Scene edit records:
┄┄┄┄┄┄┄┄┄┄┄┄┄┄┄┄┄┄┄┄

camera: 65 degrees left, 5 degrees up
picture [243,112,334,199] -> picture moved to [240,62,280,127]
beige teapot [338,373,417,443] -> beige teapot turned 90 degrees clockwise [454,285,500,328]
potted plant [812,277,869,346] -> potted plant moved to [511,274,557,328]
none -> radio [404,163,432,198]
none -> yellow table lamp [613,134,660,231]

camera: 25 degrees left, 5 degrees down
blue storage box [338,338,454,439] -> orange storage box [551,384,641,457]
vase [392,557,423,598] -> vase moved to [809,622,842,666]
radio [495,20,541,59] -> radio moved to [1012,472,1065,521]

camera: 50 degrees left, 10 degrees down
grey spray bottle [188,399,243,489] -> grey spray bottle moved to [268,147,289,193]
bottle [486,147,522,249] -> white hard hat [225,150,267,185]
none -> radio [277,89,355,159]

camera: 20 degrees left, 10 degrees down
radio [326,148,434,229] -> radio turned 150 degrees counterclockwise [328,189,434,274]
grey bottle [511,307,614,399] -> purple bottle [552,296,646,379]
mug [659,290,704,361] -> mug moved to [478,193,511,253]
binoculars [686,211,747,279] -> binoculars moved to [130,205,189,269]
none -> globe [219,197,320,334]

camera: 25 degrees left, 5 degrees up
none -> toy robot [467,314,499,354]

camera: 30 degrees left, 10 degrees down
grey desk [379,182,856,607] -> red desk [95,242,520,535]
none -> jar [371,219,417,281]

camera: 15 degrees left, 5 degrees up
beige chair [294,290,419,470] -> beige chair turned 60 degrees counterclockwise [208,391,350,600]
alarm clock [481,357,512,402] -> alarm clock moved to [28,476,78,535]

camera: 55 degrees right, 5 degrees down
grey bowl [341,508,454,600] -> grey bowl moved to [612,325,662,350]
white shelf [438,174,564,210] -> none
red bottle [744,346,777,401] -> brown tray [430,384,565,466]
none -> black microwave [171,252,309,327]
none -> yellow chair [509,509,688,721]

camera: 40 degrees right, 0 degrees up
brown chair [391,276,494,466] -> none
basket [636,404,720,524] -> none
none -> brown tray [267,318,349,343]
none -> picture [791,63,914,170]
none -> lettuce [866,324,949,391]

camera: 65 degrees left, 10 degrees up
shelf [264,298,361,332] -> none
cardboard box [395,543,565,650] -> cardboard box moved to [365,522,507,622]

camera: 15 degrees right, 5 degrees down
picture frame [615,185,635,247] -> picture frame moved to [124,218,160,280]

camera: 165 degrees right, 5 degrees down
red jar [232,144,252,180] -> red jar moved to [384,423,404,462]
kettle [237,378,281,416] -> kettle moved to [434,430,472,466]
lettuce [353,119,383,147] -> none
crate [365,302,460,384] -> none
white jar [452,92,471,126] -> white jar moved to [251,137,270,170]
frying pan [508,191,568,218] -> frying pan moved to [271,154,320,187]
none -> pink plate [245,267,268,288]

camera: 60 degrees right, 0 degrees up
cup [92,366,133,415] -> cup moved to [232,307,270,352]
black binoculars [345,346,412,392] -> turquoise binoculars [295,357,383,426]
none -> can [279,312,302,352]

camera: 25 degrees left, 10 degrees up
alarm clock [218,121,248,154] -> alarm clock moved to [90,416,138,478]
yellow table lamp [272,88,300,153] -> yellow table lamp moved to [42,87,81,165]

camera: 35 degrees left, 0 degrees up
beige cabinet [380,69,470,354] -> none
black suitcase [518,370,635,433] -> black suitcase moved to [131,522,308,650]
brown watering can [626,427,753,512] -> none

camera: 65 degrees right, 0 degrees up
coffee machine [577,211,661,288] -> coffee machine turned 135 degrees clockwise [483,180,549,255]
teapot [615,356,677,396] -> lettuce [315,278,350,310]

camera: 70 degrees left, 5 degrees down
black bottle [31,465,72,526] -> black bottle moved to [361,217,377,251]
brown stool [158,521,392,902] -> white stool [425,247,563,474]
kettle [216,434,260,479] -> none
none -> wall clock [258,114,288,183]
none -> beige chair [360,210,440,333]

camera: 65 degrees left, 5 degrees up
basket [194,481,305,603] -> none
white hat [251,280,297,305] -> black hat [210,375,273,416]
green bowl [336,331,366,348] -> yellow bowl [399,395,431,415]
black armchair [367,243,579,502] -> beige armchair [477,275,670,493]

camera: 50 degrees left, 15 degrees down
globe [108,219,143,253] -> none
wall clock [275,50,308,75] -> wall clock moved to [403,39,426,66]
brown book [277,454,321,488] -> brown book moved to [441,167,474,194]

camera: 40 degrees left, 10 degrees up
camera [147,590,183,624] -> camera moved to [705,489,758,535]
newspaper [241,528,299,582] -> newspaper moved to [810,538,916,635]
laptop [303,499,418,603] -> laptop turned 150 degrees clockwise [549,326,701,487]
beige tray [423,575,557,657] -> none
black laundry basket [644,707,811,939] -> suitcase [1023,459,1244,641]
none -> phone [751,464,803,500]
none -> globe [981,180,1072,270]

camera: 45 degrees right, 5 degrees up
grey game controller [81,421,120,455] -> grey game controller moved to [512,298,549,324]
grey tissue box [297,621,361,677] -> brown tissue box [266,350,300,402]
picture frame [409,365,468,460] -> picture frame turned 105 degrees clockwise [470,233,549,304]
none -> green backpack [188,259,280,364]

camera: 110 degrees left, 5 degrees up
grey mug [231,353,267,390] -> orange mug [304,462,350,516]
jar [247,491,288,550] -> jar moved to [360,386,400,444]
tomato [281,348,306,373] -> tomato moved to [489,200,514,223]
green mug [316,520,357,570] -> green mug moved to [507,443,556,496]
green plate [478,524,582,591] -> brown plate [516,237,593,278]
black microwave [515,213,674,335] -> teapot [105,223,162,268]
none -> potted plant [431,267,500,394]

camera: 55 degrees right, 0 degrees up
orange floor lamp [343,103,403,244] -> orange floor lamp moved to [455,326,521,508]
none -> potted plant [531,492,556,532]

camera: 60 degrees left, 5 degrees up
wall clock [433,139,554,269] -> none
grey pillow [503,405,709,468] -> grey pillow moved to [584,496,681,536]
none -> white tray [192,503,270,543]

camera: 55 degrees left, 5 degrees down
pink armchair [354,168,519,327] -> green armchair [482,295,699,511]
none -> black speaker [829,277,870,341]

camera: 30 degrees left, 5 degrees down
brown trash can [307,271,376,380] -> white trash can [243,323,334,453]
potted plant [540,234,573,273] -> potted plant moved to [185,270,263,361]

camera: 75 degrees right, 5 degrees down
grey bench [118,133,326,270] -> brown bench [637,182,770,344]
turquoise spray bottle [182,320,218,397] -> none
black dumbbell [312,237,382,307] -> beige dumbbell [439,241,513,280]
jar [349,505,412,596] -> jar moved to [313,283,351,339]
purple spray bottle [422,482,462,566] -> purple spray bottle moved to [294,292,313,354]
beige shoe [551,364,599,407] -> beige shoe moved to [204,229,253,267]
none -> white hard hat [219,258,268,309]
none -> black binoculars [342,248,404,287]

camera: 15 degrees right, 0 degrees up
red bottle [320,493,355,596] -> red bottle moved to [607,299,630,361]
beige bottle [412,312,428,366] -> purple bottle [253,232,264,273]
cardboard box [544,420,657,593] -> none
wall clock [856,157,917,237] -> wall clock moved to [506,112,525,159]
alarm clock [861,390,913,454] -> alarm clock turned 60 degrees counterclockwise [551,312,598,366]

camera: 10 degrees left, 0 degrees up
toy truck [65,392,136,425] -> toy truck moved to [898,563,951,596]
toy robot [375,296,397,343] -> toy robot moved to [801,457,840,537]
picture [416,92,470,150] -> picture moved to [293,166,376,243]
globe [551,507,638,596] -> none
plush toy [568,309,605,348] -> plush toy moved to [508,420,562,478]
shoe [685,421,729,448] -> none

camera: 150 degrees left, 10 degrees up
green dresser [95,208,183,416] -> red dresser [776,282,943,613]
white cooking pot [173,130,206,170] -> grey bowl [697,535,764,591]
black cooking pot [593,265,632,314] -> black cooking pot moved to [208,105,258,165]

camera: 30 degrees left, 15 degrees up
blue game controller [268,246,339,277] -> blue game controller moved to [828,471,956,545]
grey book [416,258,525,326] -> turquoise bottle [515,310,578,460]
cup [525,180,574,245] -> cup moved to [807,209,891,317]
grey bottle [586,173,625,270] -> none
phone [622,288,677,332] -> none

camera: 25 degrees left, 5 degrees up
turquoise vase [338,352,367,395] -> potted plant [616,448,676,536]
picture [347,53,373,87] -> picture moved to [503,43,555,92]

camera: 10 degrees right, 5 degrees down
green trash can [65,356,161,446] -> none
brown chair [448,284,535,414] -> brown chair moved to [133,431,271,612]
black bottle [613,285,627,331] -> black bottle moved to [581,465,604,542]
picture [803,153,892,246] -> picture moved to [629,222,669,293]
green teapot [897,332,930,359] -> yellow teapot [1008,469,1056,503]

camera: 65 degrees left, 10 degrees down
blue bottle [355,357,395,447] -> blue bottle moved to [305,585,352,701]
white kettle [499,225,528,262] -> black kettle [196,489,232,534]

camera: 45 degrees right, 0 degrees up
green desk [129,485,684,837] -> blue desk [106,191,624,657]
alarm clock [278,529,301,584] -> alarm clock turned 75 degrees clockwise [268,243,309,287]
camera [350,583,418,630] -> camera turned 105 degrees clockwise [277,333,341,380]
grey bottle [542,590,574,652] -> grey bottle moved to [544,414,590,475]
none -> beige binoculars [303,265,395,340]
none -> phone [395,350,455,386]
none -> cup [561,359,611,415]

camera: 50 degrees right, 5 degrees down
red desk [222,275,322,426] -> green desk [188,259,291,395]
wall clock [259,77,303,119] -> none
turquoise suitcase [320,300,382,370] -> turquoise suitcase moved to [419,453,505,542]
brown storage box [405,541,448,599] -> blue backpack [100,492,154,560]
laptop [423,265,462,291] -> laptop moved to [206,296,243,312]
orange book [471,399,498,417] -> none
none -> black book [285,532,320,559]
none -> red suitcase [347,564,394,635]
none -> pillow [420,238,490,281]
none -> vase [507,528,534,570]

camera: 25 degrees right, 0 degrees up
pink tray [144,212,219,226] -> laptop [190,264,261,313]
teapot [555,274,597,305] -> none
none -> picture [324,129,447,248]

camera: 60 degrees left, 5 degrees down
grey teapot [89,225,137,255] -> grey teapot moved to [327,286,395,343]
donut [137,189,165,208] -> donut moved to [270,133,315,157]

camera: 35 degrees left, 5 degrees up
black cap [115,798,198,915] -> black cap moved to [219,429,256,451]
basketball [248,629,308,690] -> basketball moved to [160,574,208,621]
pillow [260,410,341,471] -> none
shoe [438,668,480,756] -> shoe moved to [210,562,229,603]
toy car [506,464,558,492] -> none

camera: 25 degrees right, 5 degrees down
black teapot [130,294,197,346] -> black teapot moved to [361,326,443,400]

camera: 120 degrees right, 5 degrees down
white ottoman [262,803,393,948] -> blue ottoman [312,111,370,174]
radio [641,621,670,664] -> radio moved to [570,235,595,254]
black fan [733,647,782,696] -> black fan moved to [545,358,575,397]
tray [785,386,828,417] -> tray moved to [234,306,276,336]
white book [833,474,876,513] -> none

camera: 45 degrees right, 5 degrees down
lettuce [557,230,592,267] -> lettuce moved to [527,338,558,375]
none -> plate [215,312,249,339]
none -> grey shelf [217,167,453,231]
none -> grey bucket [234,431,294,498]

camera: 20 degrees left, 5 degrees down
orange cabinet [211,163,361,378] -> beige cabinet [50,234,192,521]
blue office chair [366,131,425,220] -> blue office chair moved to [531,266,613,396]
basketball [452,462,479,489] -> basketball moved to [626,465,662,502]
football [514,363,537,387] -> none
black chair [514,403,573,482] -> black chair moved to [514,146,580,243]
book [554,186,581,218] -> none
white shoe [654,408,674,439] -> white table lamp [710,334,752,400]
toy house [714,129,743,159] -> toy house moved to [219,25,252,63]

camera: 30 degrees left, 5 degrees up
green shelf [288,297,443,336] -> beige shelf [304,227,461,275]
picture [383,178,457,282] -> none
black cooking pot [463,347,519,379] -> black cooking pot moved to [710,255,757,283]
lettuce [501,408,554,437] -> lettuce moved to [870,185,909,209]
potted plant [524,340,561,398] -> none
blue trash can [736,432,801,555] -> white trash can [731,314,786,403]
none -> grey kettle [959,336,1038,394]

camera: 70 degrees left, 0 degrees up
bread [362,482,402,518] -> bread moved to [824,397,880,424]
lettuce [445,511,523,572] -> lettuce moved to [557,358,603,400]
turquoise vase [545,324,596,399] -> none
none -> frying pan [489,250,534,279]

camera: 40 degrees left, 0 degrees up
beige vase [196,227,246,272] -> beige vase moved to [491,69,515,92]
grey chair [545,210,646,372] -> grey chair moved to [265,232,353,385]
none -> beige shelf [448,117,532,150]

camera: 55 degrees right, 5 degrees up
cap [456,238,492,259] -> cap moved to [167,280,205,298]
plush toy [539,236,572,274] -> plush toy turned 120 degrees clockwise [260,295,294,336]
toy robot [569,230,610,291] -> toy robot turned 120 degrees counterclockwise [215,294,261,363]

┄┄┄┄┄┄┄┄┄┄┄┄┄┄┄┄┄┄┄┄

## Directions for this task
Would you please reproduce the records above exactly, only from their first line through the line holding "beige chair [294,290,419,470]", with both ends included?

## Written answer
camera: 65 degrees left, 5 degrees up
picture [243,112,334,199] -> picture moved to [240,62,280,127]
beige teapot [338,373,417,443] -> beige teapot turned 90 degrees clockwise [454,285,500,328]
potted plant [812,277,869,346] -> potted plant moved to [511,274,557,328]
none -> radio [404,163,432,198]
none -> yellow table lamp [613,134,660,231]

camera: 25 degrees left, 5 degrees down
blue storage box [338,338,454,439] -> orange storage box [551,384,641,457]
vase [392,557,423,598] -> vase moved to [809,622,842,666]
radio [495,20,541,59] -> radio moved to [1012,472,1065,521]

camera: 50 degrees left, 10 degrees down
grey spray bottle [188,399,243,489] -> grey spray bottle moved to [268,147,289,193]
bottle [486,147,522,249] -> white hard hat [225,150,267,185]
none -> radio [277,89,355,159]

camera: 20 degrees left, 10 degrees down
radio [326,148,434,229] -> radio turned 150 degrees counterclockwise [328,189,434,274]
grey bottle [511,307,614,399] -> purple bottle [552,296,646,379]
mug [659,290,704,361] -> mug moved to [478,193,511,253]
binoculars [686,211,747,279] -> binoculars moved to [130,205,189,269]
none -> globe [219,197,320,334]

camera: 25 degrees left, 5 degrees up
none -> toy robot [467,314,499,354]

camera: 30 degrees left, 10 degrees down
grey desk [379,182,856,607] -> red desk [95,242,520,535]
none -> jar [371,219,417,281]

camera: 15 degrees left, 5 degrees up
beige chair [294,290,419,470] -> beige chair turned 60 degrees counterclockwise [208,391,350,600]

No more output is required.